┌─ Supplied records

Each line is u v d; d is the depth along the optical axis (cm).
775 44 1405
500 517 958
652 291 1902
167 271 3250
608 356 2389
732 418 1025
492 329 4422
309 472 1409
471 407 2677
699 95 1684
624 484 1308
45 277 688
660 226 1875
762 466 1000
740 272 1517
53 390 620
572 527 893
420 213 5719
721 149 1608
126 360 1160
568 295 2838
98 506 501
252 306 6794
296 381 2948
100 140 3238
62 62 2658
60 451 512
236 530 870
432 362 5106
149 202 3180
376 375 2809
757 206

└─

Required work:
The material above is to be reproduced exactly as written.

Response below:
Each line is u v d; d is the depth along the optical axis (cm).
775 44 1405
500 517 958
652 291 1902
167 271 3250
608 356 2389
732 418 1025
492 329 4422
309 472 1409
471 407 2677
699 95 1684
624 484 1308
45 277 688
660 226 1875
762 466 1000
740 272 1517
53 390 620
572 527 893
420 213 5719
721 149 1608
126 360 1160
568 295 2838
98 506 501
252 306 6794
296 381 2948
100 140 3238
62 62 2658
60 451 512
236 530 870
432 362 5106
149 202 3180
376 375 2809
757 206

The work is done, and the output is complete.